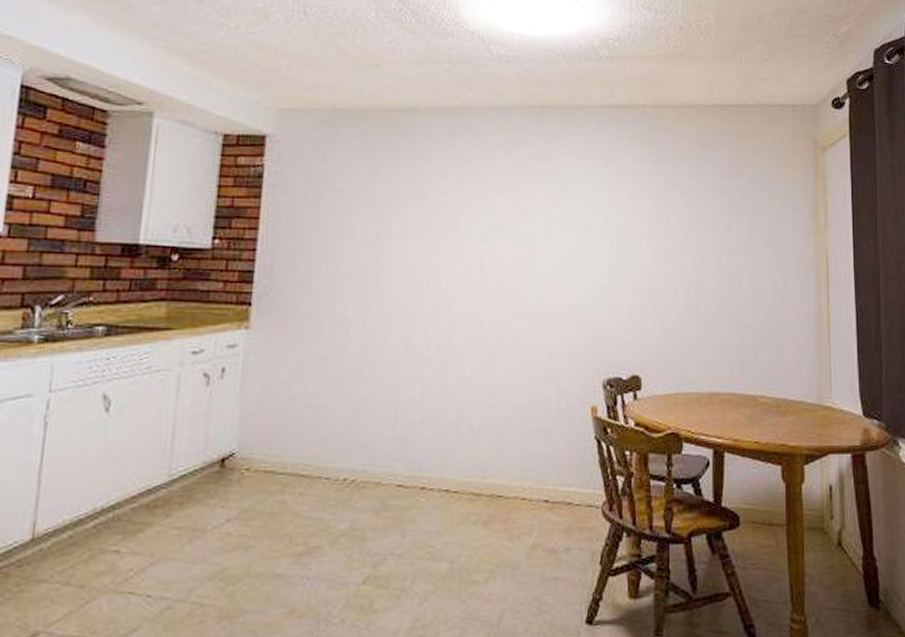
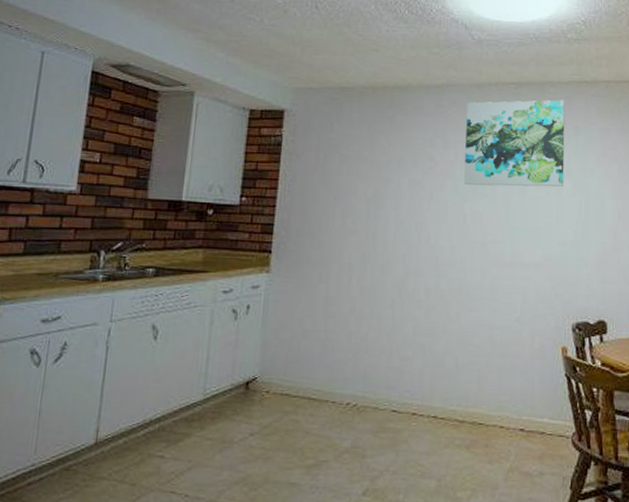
wall art: none [481,126,596,226] -> present [464,100,565,187]

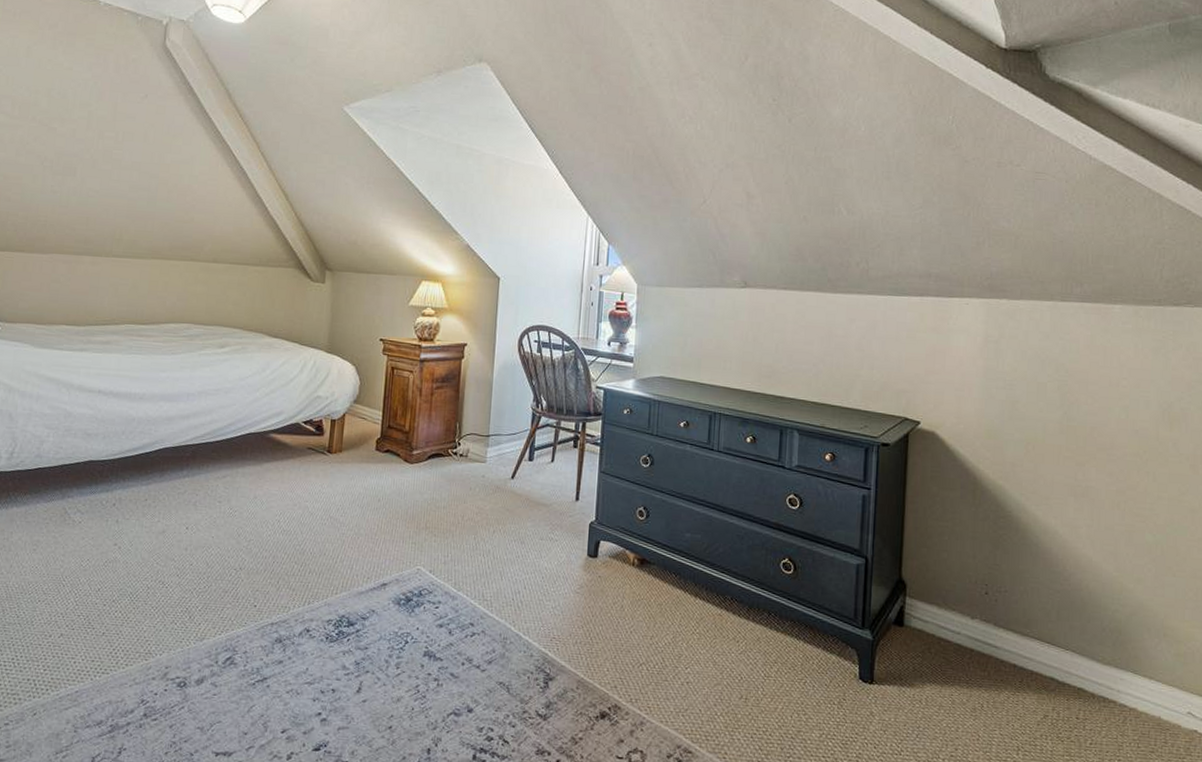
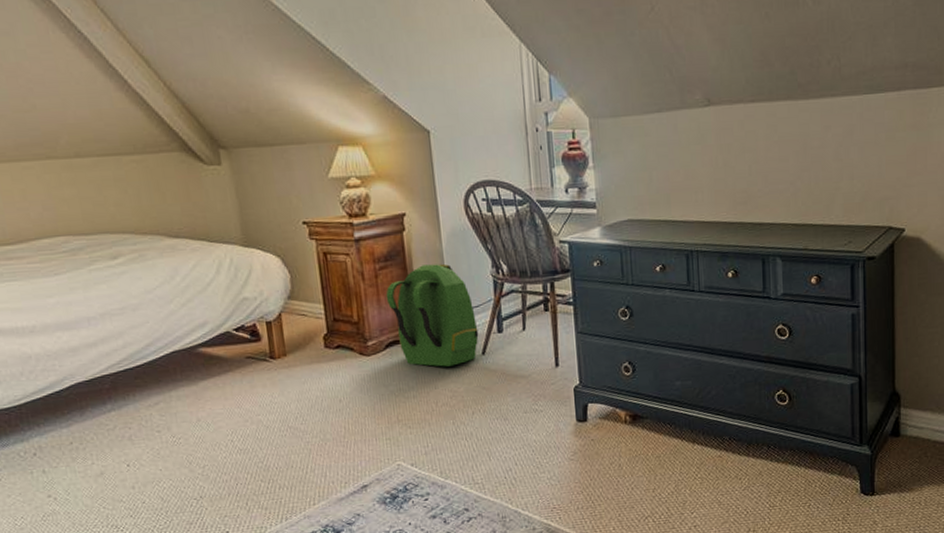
backpack: none [436,390,512,485] -> present [385,263,479,367]

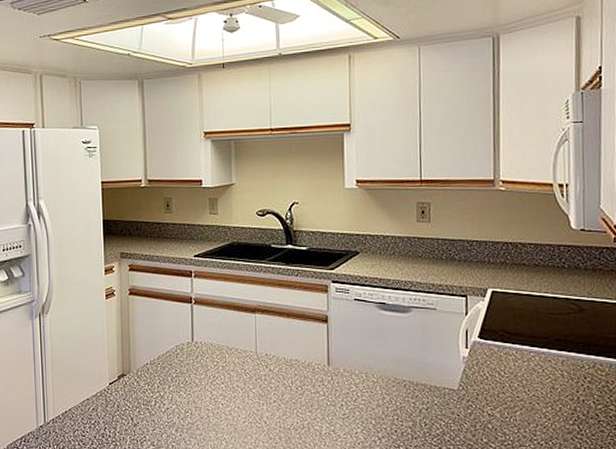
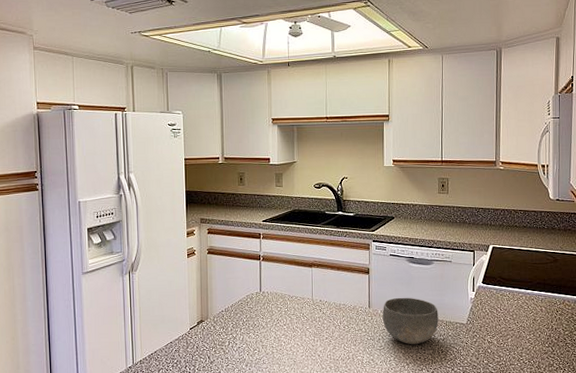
bowl: none [345,353,420,414] -> present [382,297,439,345]

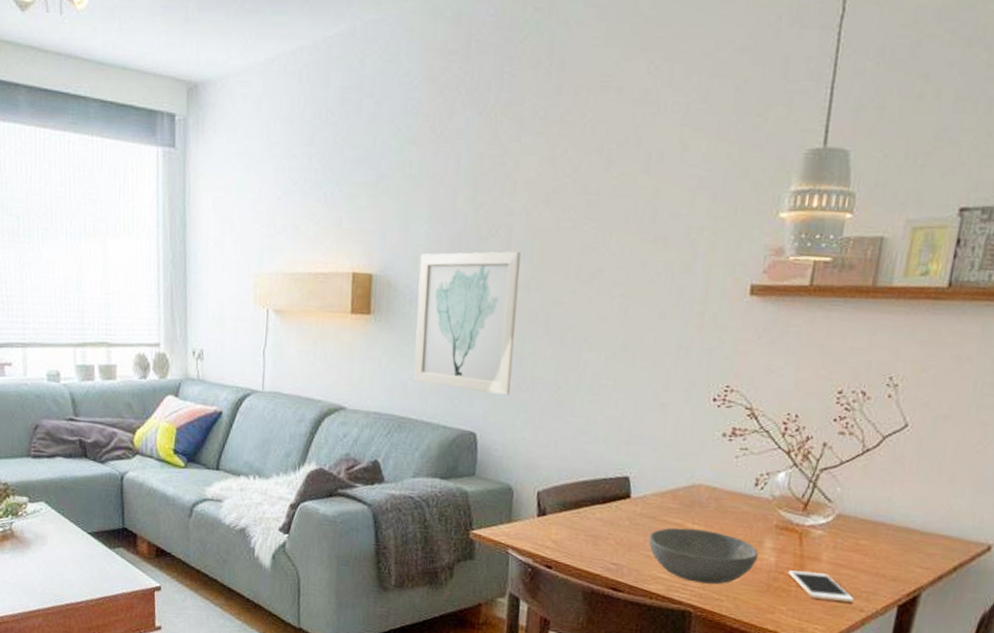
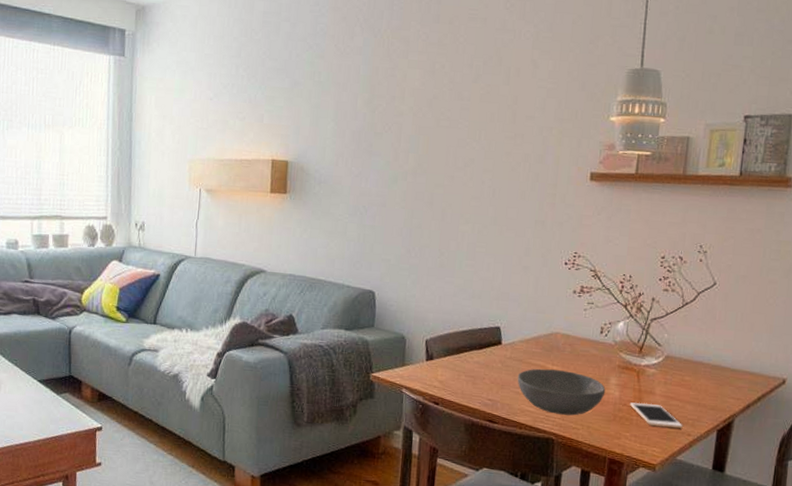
wall art: present [413,251,521,395] -> none [322,144,409,260]

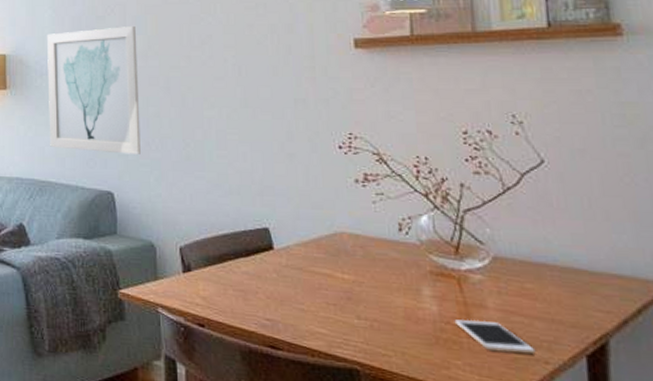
wall art: none [322,144,409,260] -> present [46,25,141,154]
bowl: present [517,368,606,416] -> none [299,278,419,339]

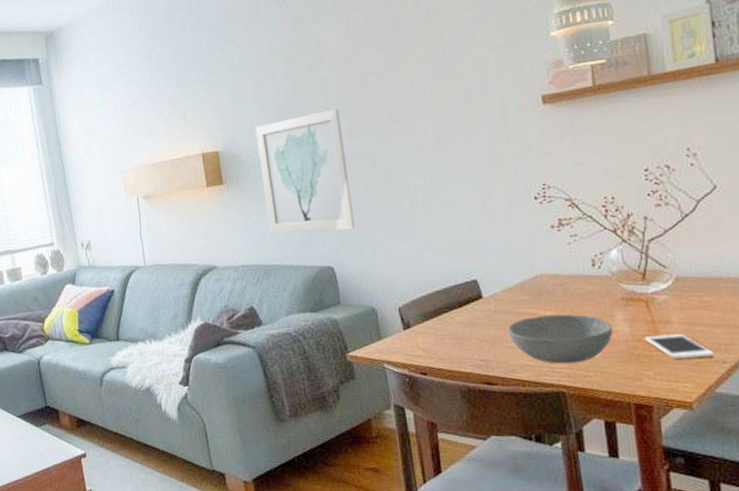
bowl: none [299,278,419,339] -> present [508,314,613,364]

§ WORK ORDER: Respond with the exact lines above running from the one containing "backpack: none [436,390,512,485]" to the one containing "bowl: present [517,368,606,416]", both ends kept and no pictures included.

§ ANSWER FOR THE TASK:
backpack: none [436,390,512,485] -> present [385,263,479,367]

bowl: none [345,353,420,414] -> present [382,297,439,345]

wall art: present [413,251,521,395] -> none [322,144,409,260]

wall art: none [322,144,409,260] -> present [46,25,141,154]
bowl: present [517,368,606,416] -> none [299,278,419,339]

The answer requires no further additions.